Beberapa hari yang lalu, saya melihat acara Mario Teguh, sang motivator handal, di salah satu TV Nasional. Dalam edisi itu ada seorang penonton yang bertanya tentang "Cinta dan Cita-Cita". Saya pikir, masalah "Cinta dan Cita-Cita" ini sudah jadi hal yang biasa bagi semua orang, atau bisa dibilang, semua orang pernah mengalami deh! Walau dibedakan dengan skala dan konteks makna kedua kata tersebut.

Dalam tayangan itu sang penonton bertanya "lebih baik memilih mana, Cinta atau Cita-Cita?". Tanpa bermaksud mengecilkan pertanyaan sang penonton, tapi pertanyaan itu terdengar klise dan biasa aja. Tapi sejenak saya berpikir tentang jawabannya, ternyata ga semudah mengucapkan pertanyaannya. Ya tepatlah apabila ditanyakan langsung pada sang motivator.

Tanpa berpanjang waktu, Sang Motivator menjawab pertanyaannya dengan panjang lebar, dan menurut saya agak abstrak, tipikal seorang motivator lah, dan memang pertanyaannya tidak disertai contoh kasus. Tapi ada satu poin yang saya tangkap. Dia bilang, "mengapa harus dipisahkan antara Cinta dan Cita-Cita? karena itu akan saling mendukung!". Sepakat!

Dengar jawabannya, saya jadi teringat apa yang terjadi kira2 dua tahun lalu. Ketika itu saya pun (akhirnya) dihadapkan pada "Cinta dan Cita-Cita". Bukan untuk sombong atau narsis, tapi saya harap cerita ini bisa menginspirasi banyak orang, terutama mereka anak muda yang sedang dihadapkan "masalah" yang sama, atau mereka anak muda yang sedang berpikir akan masa depan.

Ketika itu tepat setelah Saya akan menamatkan kuliah, atau sedang mengerjakan skripsi. Saat itu juga ketika saya selesai menunaikan tugas sebagai Ketua salah satu lembaga kemahasiswa di Fakultas dimana saya kuliah. Masa-masa itu terasa sangat berkesan karena baru saja melewati fase yang paling menantang sekaligus melelahkan dalam kehidupan kemahasiswaan saya. Tapi dibalik itu, ada pertanyaan yang membayangi "lalu mau apa kedepan?". Rencana masa depan selalu menjadi hal yang terbayang, maklum dengan kehidupan berorganisasi, saya terbiasa untuk merencanakan jauh-jauh hari apa yang ingin saya lakukan di masa depan, dan memang saat itu sudah ada kondisi dimana rencana masa depan sudah harus ditentukan.

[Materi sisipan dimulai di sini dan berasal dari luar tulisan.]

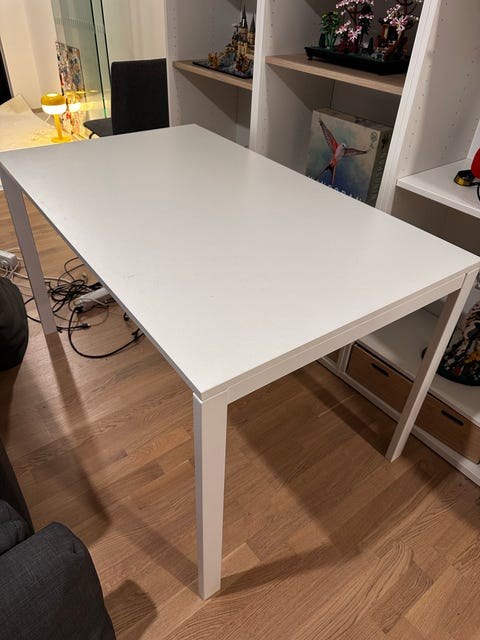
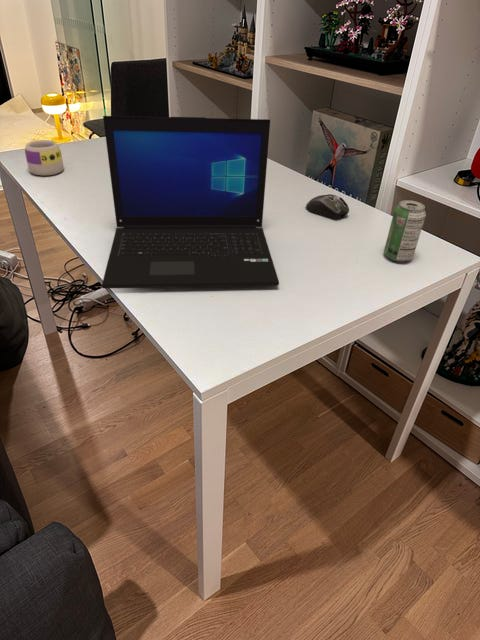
+ beverage can [383,199,427,263]
+ computer mouse [305,193,350,220]
+ laptop [101,115,280,289]
+ mug [24,139,64,176]
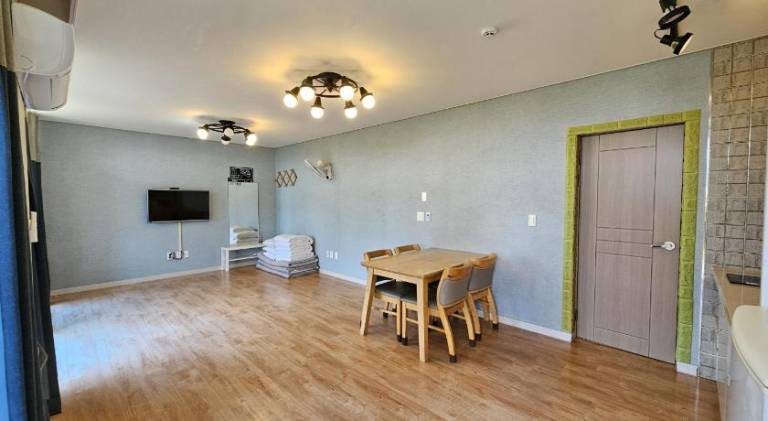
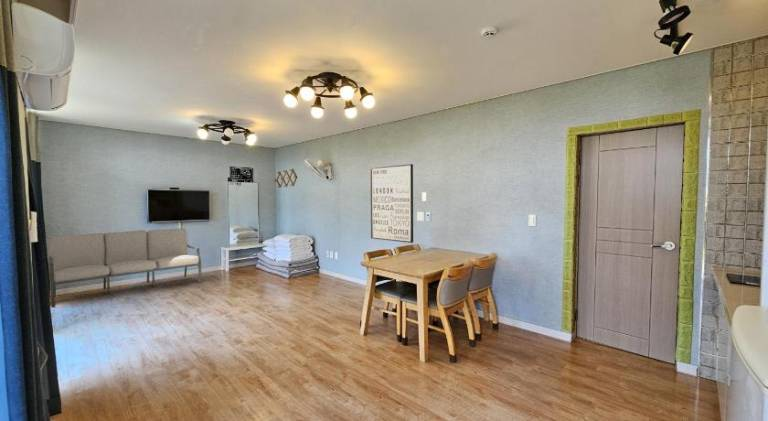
+ sofa [48,227,203,309]
+ wall art [369,163,414,244]
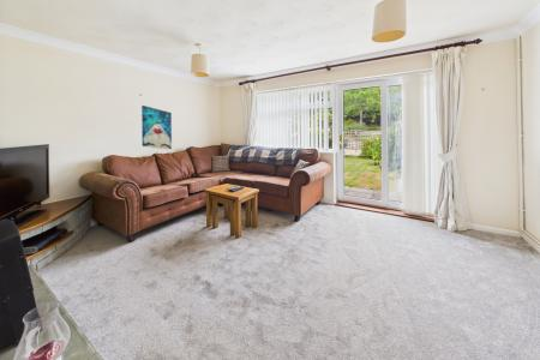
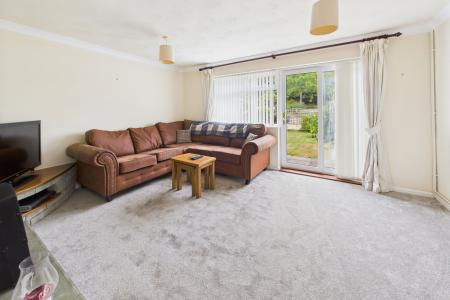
- wall art [140,104,173,150]
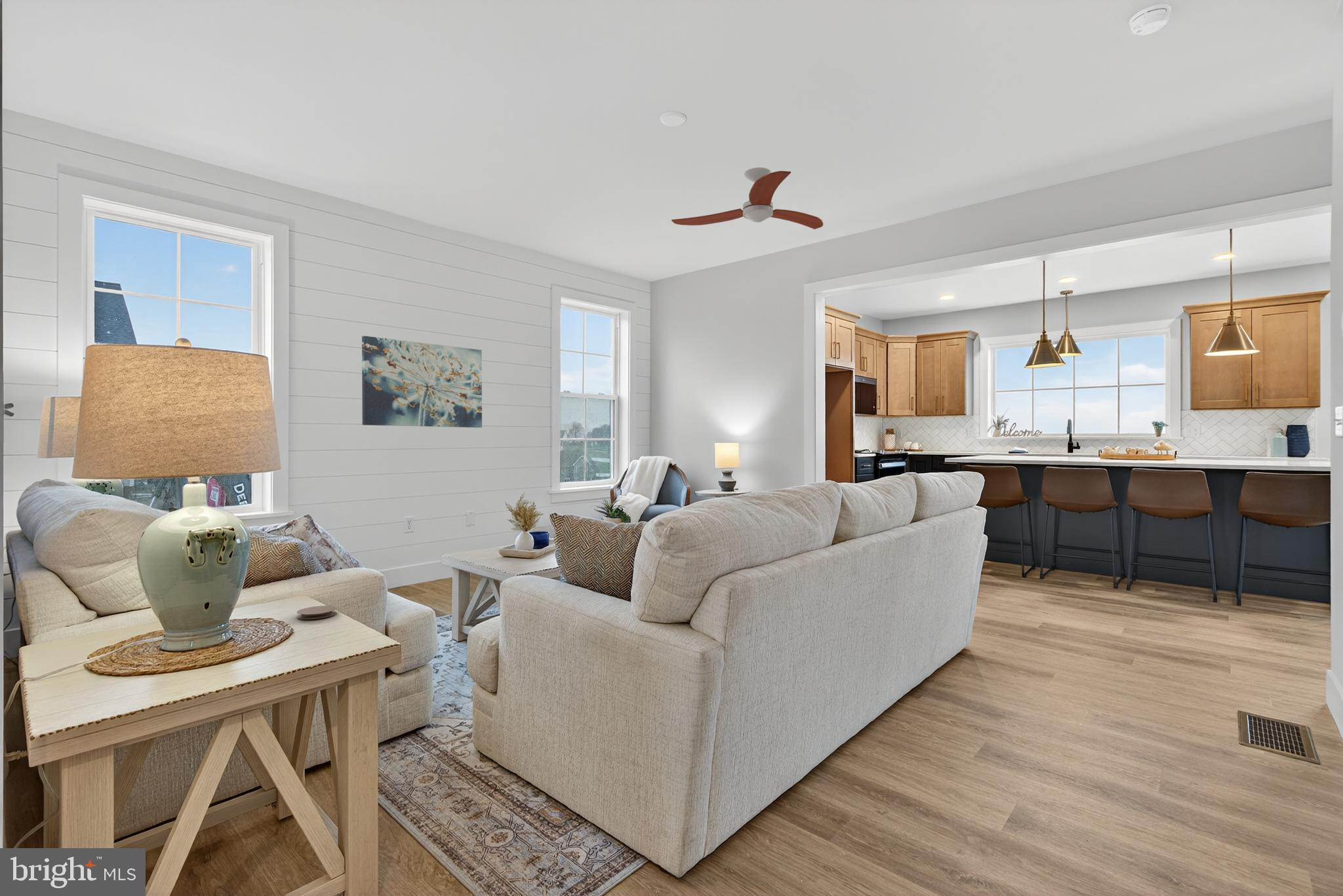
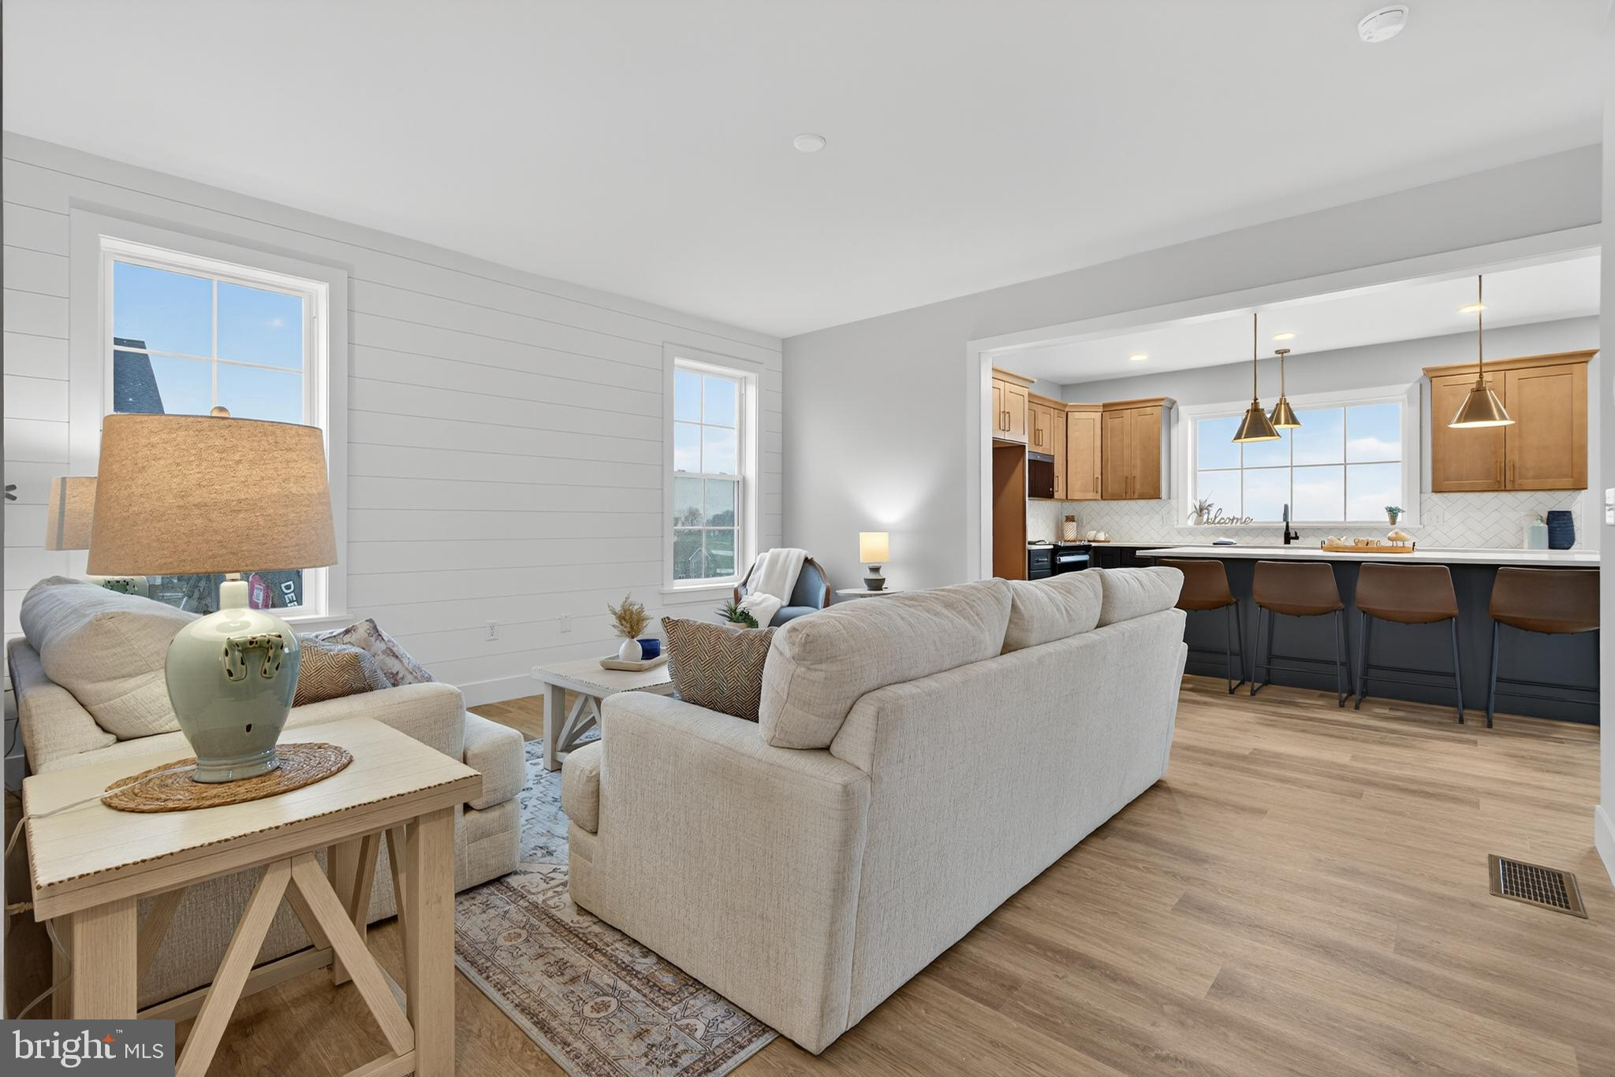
- coaster [296,605,338,620]
- wall art [361,336,483,428]
- ceiling fan [671,167,824,230]
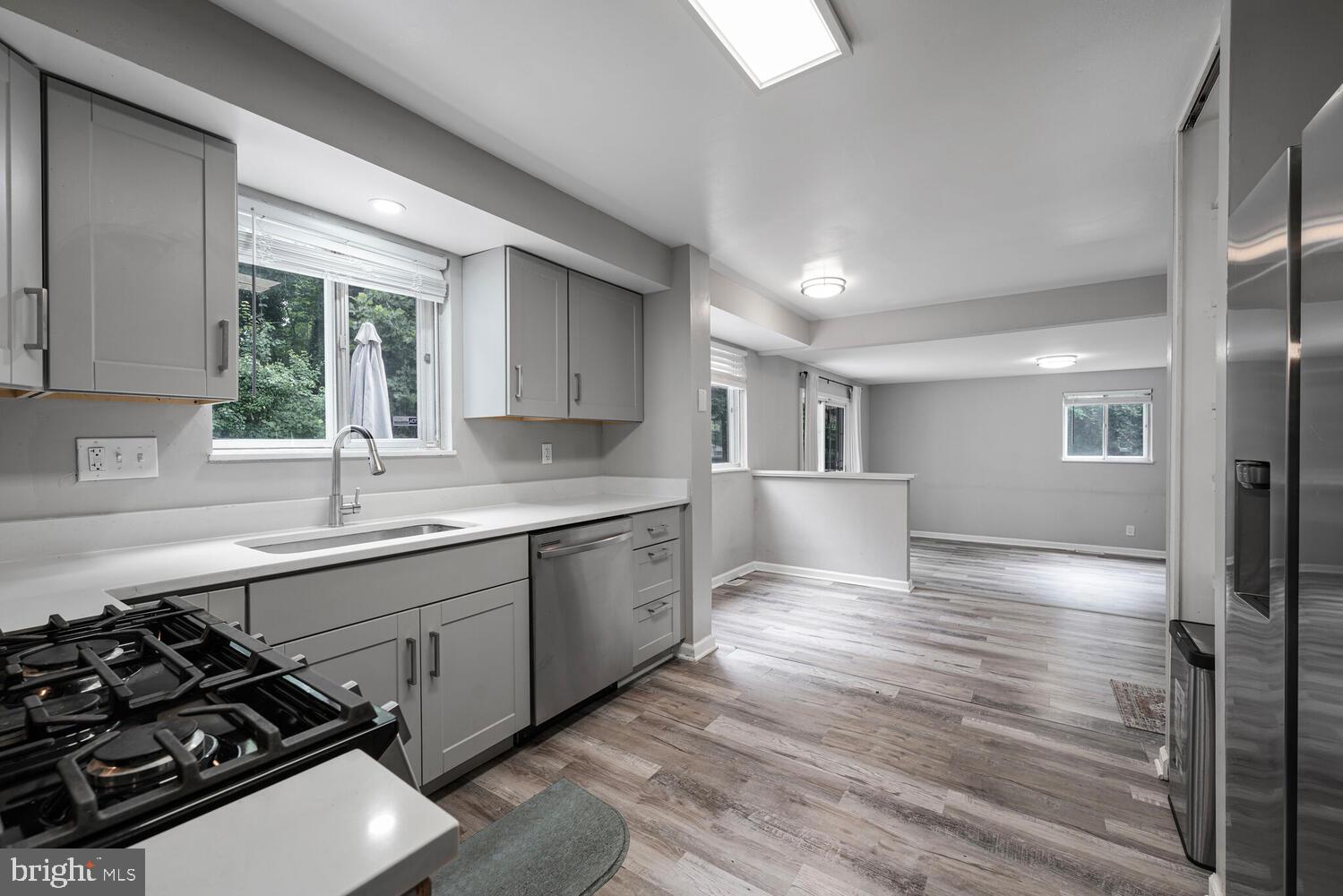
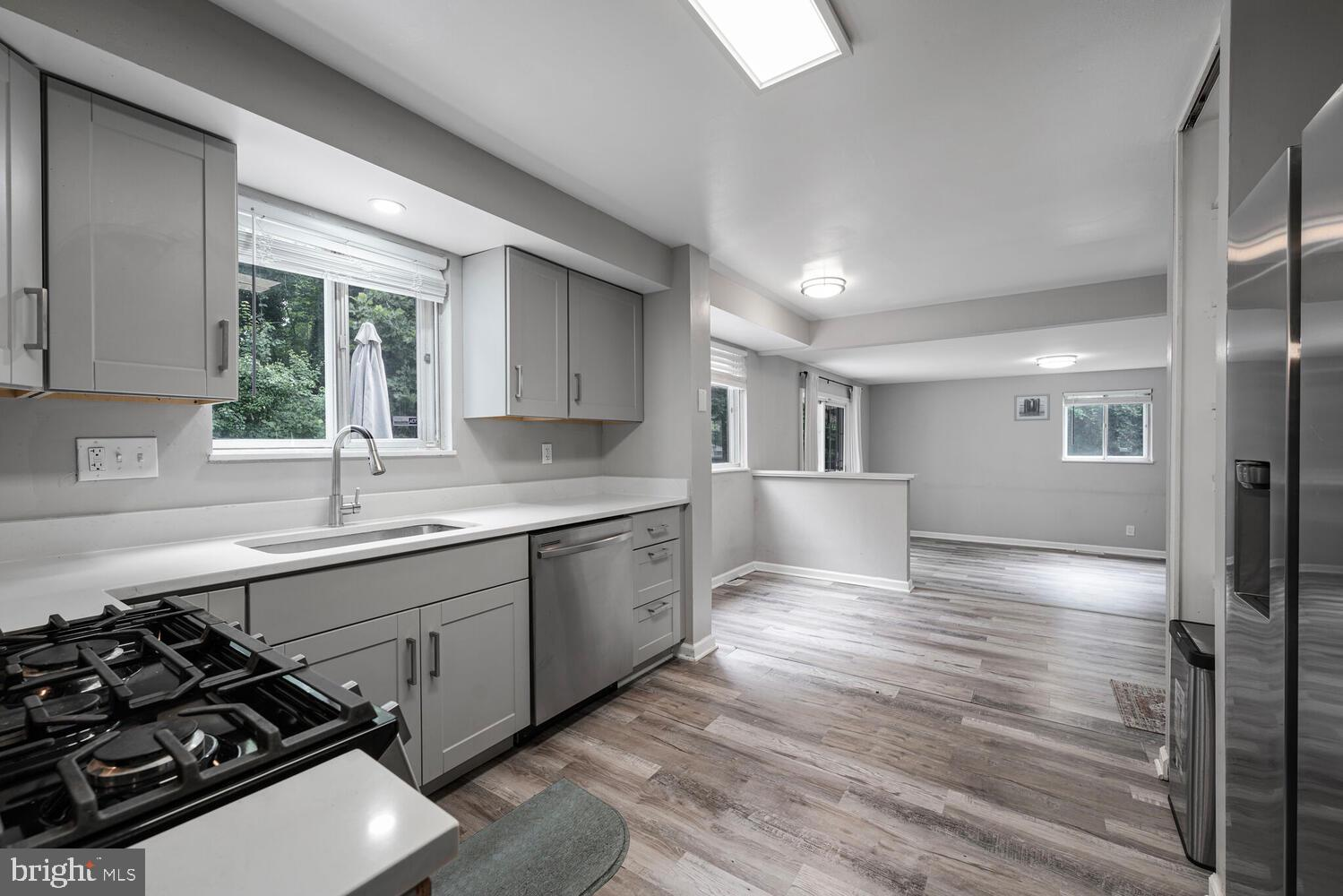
+ wall art [1013,392,1051,422]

Setelah selesai satu organisasi ternyata ada organisas lain yang menawarkan saya untuk berkontribusi. Organisasi ini cukup bergengsi, pantas kalau saya berpikir ini tantangan, dan jabatannya pun "wah!". Saya sangat tertarik dengan pilihan "Cita-Cita" ini!. Tapi disatu sisi ada pilihan "Cinta" yang menunggu keputusan. Saya mulai dekat lagi dengan seorang "perempuan idaman", teman SMA dulu, yang kali ini sepertinya pikiranku sudah tidak hanya "biasa" saja. Saya ingin memperistrinya, karena dia spesial, dan layak untuk diperlakukan terhormat. Ah! Sulit!

Disini, "Cinta dan Cita-Cita" mulai mempersulit hidup :) . Tapi untunglah, kesulitan yang ada disertai dengan petunjuk-Nya. Saat itu saya membaca suatu buku yang isinya ada beberapa hadits Rasulullah SAW, yang kira-kira menyebutkan "Menikahlah maka kamu akan menjadi kaya". Apabila dipikir dengan logika manusia memang sulit dibuktikan, apalagi secara matematis, karena rezeki itu sudah tak terhitung. Hadits itu kemudian jadi dasar saya untuk mencari dalam Al-Quran tentang rahasia dari menikah. Akhirnya saya dapat Surat ini:

“Dan nikah­kanlah orang–orang yang sen­dirian di an­tara kamu, dan orang-orang yang layak (menikah) dari hamba–ham­ba sahayamu lelaki dan hamba-hamba sahaya yang per­em­puan, Jika mereka mis­kin Allah akan meng­ayakan mereka dengan karuniaNya. Allah Maha luas (pemberian-Nya), lagi Maha Mengetahui.” (QS. An Nur [24] : 32)

Setelah baca Surat An-Nur diatas keyakinan mulai muncul akan "Cinta dan Cita-Cita". Ternyata memang Allah SWT, dalam Al-Quran, menganjurkan hambanya menikah. Jadi kasarnya kalo gitu, "mau ditunda kapanpun gw pasti bakal nikah!". Jadi kenapa ditunda?. Dan dari surat itu juga saya mulai tersadar kalo Cinta dan Cita-Cita bukan dua hal berbeda yang harus dipisahkan, karena apapun cita-cita saya, masih akan bisa tercapai walaupun sudah menikah. Bahkan bukankah akan lebih berwarna dan bersemangat kalau ciupayakan bersama dengan seorang belahan jiwa?. Dengan keyakinan penuh dan Bismillah! Sejak saat itu saya mantapkan hati dan pikiran untuk tidak memilih antara Cinta dan Cita-Cita, menjalankan keduanya (InsyaAllah) akan lebih indah karena janji-Nya.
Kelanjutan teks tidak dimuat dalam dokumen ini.